Le mécanisme du bouc émissaire (René Girard)

René Girard a magistralement montré que cette théologie n’était que la transposition chrétienne d’une logique archaïque : celle du bouc émissaire. Une victime innocente est sacrifiée pour rétablir un ordre troublé. La mort de Jésus, qui aurait dû dénoncer et abolir ce mécanisme, a été récupérée pour en fonder un nouveau, légitimé cette fois par le nom de Dieu. Girard écrivait : « Le Christ est venu pour dévoiler le mensonge du sacrifice ; mais le christianisme historique a fait de lui le sacrifice par excellence. »

Le Père imaginaire (Jacques Pohier)

Jacques Pohier, dans Au nom du Père (1972), analyse ce dogme comme le produit d’une projection infantile : un Père tout-puissant, mélange d’amour et de menace, dont l’amour ne se gagne qu’au prix du sang. Ce « Père imaginaire », loin de libérer, écrase. Pohier n’hésite pas à écrire : « Un Dieu qui exige la mort de son Fils pour pardonner n’est pas le Père de Jésus-Christ, mais une idole. »

Le Dieu de l’amour et non du calcul (Paul Tillich)

Paul Tillich, de son côté, rappelait que le salut chrétien n’est pas une affaire de dette ou de rachat juridique, mais une libération de notre aliénation existentielle : « Le Christ n’a pas surmonté la colère d’un Dieu menaçant, il a surmonté la séparation qui nous enferme dans la peur. » (Tillich, Systematic Theology). Autrement dit, ce n’est pas un sacrifice sanglant qui sauve, mais l’amour radical incarné par Jésus.

Un verrou idéologique au service de l’Église et des empires

Le dogme sacrificiel a servi d’arme redoutable pour discipliner les consciences :

  • Culpabiliser les fidèles : « C’est pour toi qu’il est mort. »
  • Soumettre les croyants à l’institution : seule l’Église pouvait dispenser le pardon.
  • Sanctifier la violence : de Constantin aux croisades, la croix devint bannière d’empires qui exigeaient, eux aussi, du sang pour défendre l’ordre.

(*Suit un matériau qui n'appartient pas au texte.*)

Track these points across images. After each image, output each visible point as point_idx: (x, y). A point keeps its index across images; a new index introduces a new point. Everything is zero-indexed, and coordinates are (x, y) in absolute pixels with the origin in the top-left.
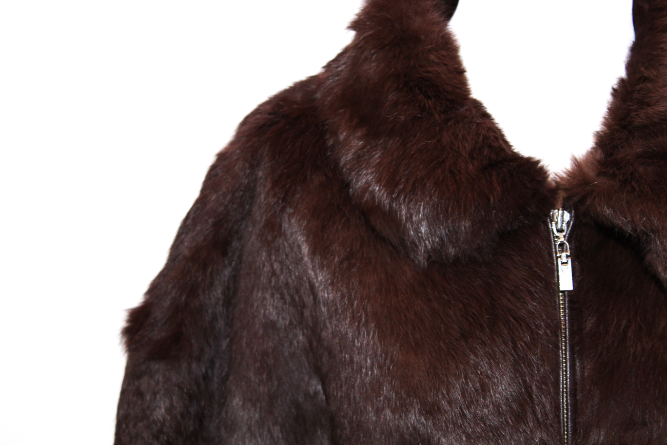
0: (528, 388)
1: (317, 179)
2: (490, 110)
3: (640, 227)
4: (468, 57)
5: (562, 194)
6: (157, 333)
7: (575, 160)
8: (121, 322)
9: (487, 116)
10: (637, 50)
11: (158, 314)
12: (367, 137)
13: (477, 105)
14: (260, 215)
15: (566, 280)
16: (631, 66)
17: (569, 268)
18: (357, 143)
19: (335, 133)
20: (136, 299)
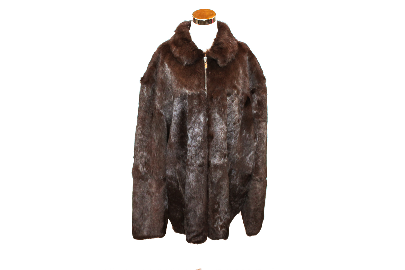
0: (200, 83)
1: (169, 54)
2: (195, 43)
3: (215, 58)
4: (191, 35)
5: (206, 55)
6: (145, 80)
7: (207, 50)
8: (140, 79)
9: (194, 43)
10: (218, 33)
11: (145, 77)
12: (176, 47)
13: (193, 42)
14: (160, 61)
15: (206, 67)
16: (217, 36)
17: (206, 65)
18: (175, 48)
19: (172, 47)
20: (142, 76)
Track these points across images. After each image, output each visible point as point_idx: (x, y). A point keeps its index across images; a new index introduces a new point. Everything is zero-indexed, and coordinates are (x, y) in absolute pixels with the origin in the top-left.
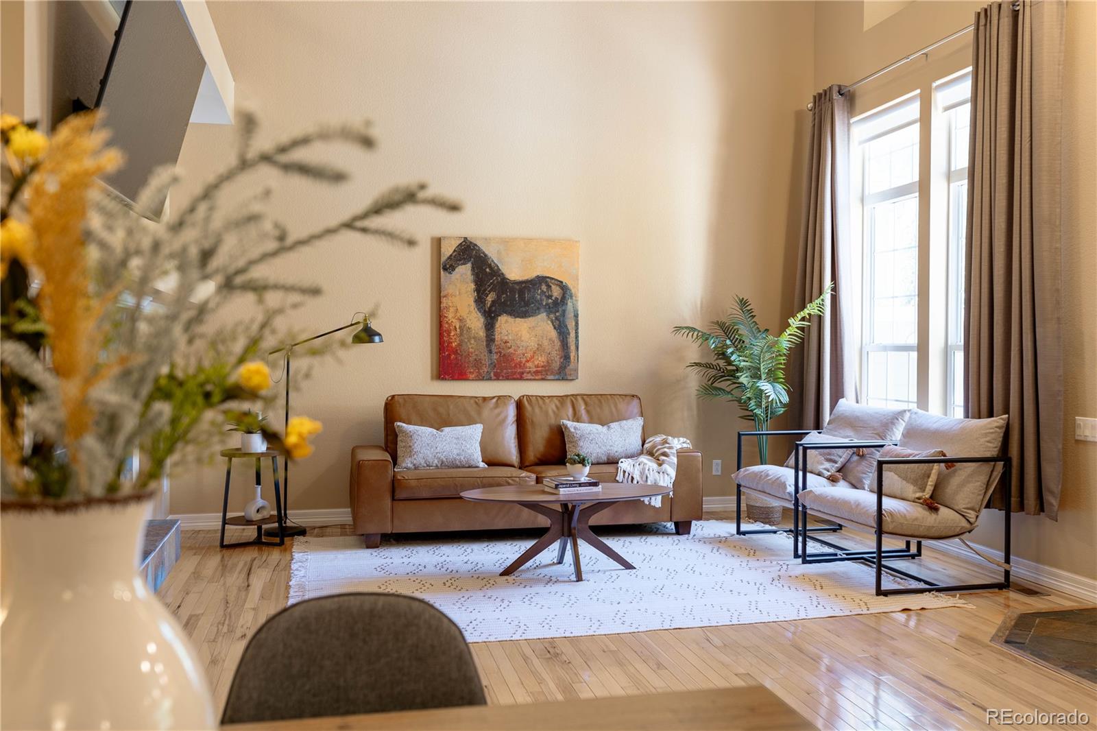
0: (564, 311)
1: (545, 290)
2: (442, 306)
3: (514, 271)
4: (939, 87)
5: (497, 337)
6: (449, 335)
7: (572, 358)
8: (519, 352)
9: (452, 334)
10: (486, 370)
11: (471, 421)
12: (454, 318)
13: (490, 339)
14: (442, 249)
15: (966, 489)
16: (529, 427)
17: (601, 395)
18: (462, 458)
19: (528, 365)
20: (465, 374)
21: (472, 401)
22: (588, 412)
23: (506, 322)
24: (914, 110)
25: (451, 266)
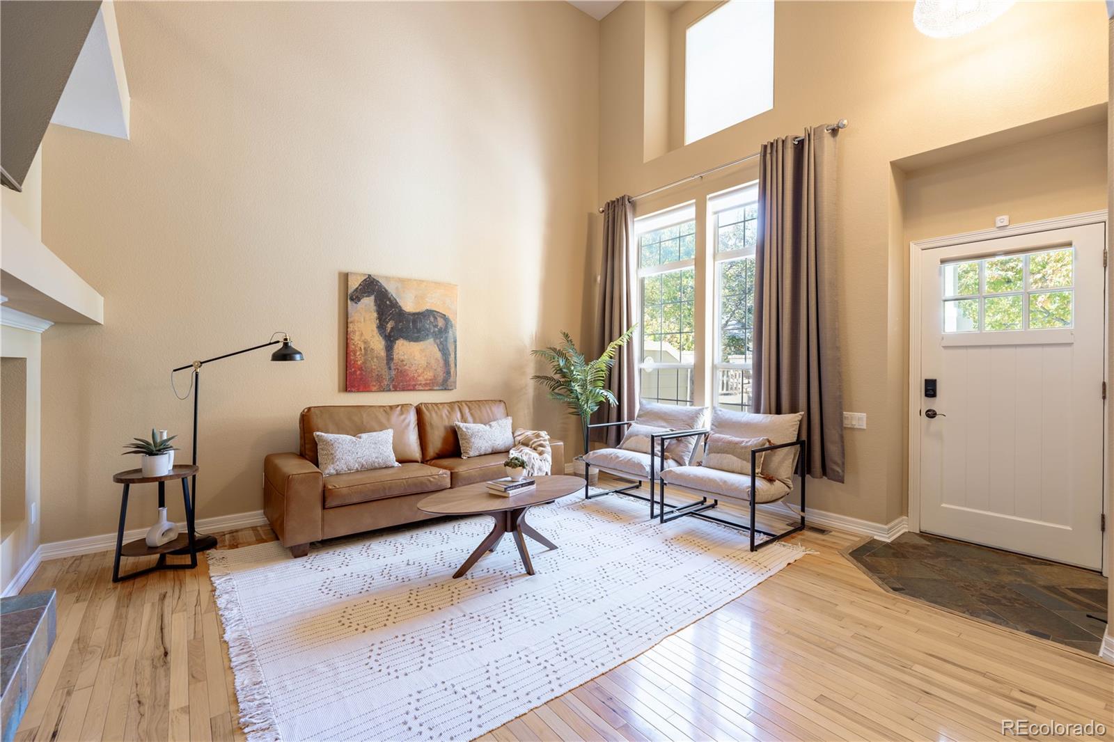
0: (446, 338)
1: (432, 321)
2: (349, 330)
3: (409, 304)
4: (710, 199)
5: (395, 357)
6: (355, 354)
7: (452, 373)
8: (413, 368)
9: (358, 354)
10: (386, 383)
11: (382, 428)
12: (359, 340)
13: (390, 358)
14: (349, 283)
15: (784, 464)
16: (428, 429)
17: (479, 401)
18: (380, 461)
19: (419, 378)
20: (369, 386)
21: (382, 410)
22: (472, 414)
23: (403, 345)
24: (691, 212)
25: (357, 297)
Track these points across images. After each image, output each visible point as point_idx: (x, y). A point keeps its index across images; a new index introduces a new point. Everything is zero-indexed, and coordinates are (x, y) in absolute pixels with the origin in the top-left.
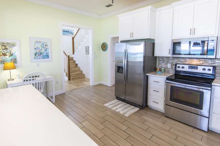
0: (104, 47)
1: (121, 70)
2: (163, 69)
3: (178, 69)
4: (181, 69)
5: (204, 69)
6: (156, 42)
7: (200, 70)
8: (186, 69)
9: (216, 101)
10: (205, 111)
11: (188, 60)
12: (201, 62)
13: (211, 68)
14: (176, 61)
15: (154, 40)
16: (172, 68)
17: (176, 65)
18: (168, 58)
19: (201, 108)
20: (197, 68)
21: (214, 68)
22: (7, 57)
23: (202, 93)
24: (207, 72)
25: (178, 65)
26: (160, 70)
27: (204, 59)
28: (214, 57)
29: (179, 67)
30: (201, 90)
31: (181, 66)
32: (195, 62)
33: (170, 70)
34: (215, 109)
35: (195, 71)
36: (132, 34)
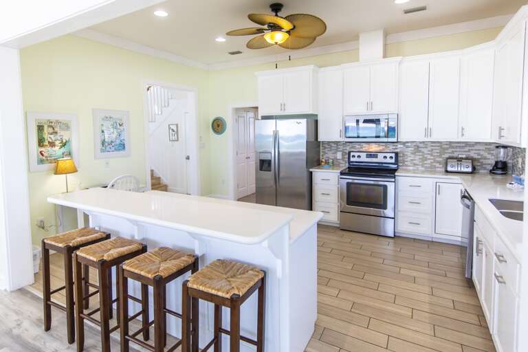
0: (218, 126)
1: (266, 165)
2: (331, 161)
3: (352, 159)
4: (356, 159)
5: (385, 157)
6: (320, 119)
7: (380, 159)
8: (364, 158)
9: (400, 194)
10: (389, 212)
11: (364, 145)
12: (381, 148)
13: (393, 155)
14: (348, 149)
15: (317, 115)
16: (343, 159)
17: (349, 153)
18: (337, 143)
19: (385, 208)
21: (397, 154)
22: (57, 148)
23: (385, 187)
24: (388, 160)
25: (352, 154)
26: (327, 163)
27: (384, 144)
28: (395, 140)
29: (354, 156)
30: (386, 183)
31: (356, 154)
32: (374, 148)
33: (341, 161)
34: (400, 207)
35: (374, 160)
36: (283, 106)
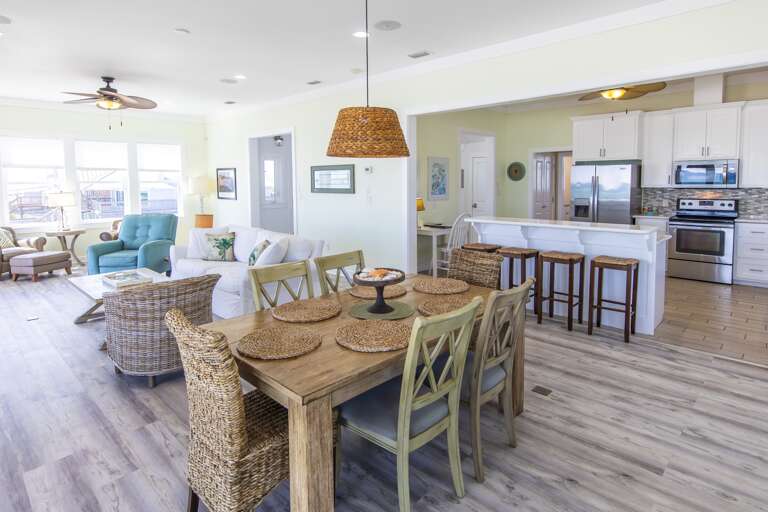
0: (516, 171)
2: (654, 209)
3: (681, 207)
4: (687, 207)
5: (723, 205)
6: (645, 164)
7: (717, 205)
8: (696, 205)
9: (740, 241)
10: (727, 258)
11: (697, 192)
12: (718, 195)
13: (733, 203)
14: (676, 196)
15: (641, 161)
16: (670, 205)
17: (678, 200)
18: (663, 190)
19: (721, 253)
20: (712, 204)
21: (737, 202)
23: (722, 234)
24: (726, 208)
25: (681, 201)
26: (650, 210)
27: (721, 191)
28: (735, 186)
29: (684, 204)
30: (723, 229)
31: (687, 202)
32: (709, 195)
33: (668, 209)
34: (739, 253)
35: (709, 207)
36: (603, 152)
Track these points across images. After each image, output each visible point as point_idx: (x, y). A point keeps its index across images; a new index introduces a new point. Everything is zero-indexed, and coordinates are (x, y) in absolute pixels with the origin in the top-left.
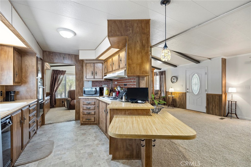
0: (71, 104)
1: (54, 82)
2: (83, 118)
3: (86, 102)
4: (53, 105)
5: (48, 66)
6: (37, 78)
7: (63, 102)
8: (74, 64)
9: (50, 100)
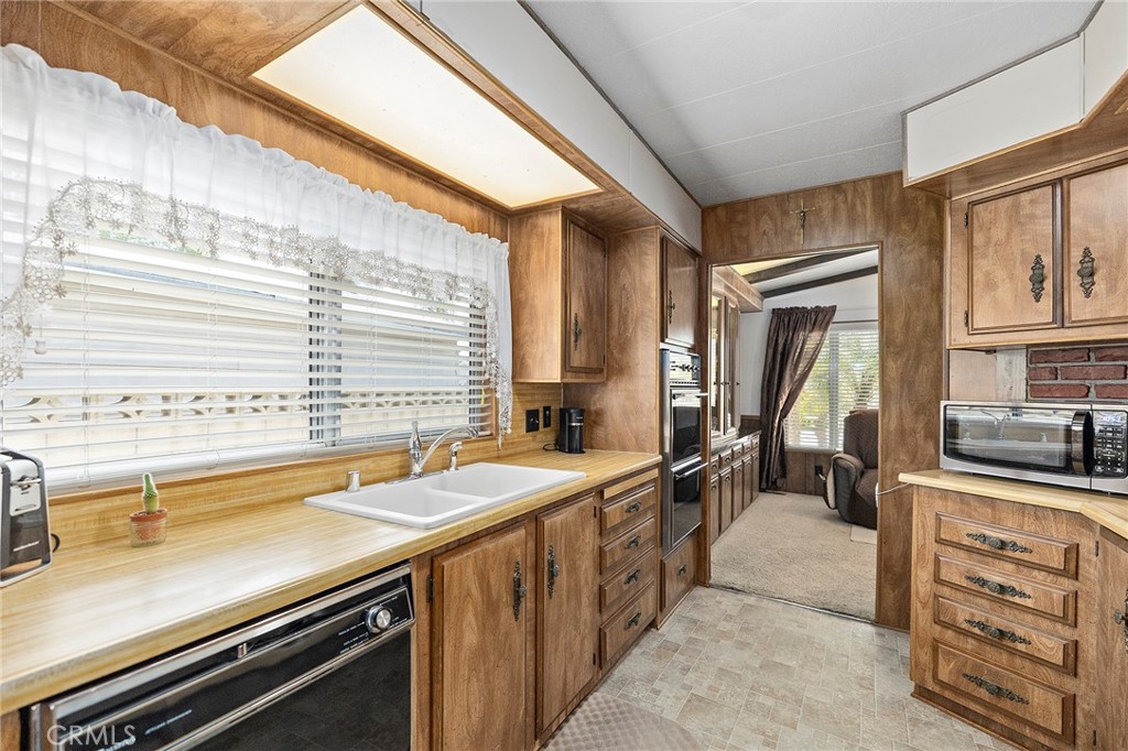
0: (859, 491)
1: (778, 366)
2: (935, 650)
3: (965, 529)
4: (775, 477)
5: (749, 291)
6: (662, 346)
7: (819, 470)
8: (868, 239)
9: (756, 454)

Ainsi, la Bonne Nouvelle d’un Jésus proche des pauvres et des exclus a été détournée en outil de pouvoir politico-religieux.

Sortir du chantage sacrificiel

Il est urgent de briser ce cercle morbide. Jésus n’a jamais demandé de sacrifices : il a annoncé un Royaume où la miséricorde l’emporte sur les autels. Il n’est pas mort pour satisfaire la colère d’un Père offensé, mais parce que sa parole libre dérangeait les puissants religieux et politiques.

Redonner à Jésus son vrai visage, c’est reconnaître qu’il n’a pas aboli la violence en y ajoutant une victime suprême, mais en révélant l’innocence des victimes et en proclamant la fin du système sacrificiel.

Le christianisme ne retrouvera sa force libératrice que lorsqu’il osera abandonner cette théologie sanglante pour proclamer, enfin, que le Dieu de Jésus n’est pas un créancier implacable, mais la source de vie et d’amour.

Références

  • Anselme de Cantorbéry, Cur Deus homo (6ᵉ siècle).
  • Jacques Pohier, Au nom du Père, Cerf, 1972.
  • René Girard, La Violence et le sacré, Grasset, 1972.
  • Paul Tillich, Théologie systématique, 1951-1963.

Un Dieu qui pardonne en réclamant un meurtre n’est pas le Dieu de l’Évangile, mais l’ombre d’une Église qui a préféré le pouvoir à la liberté.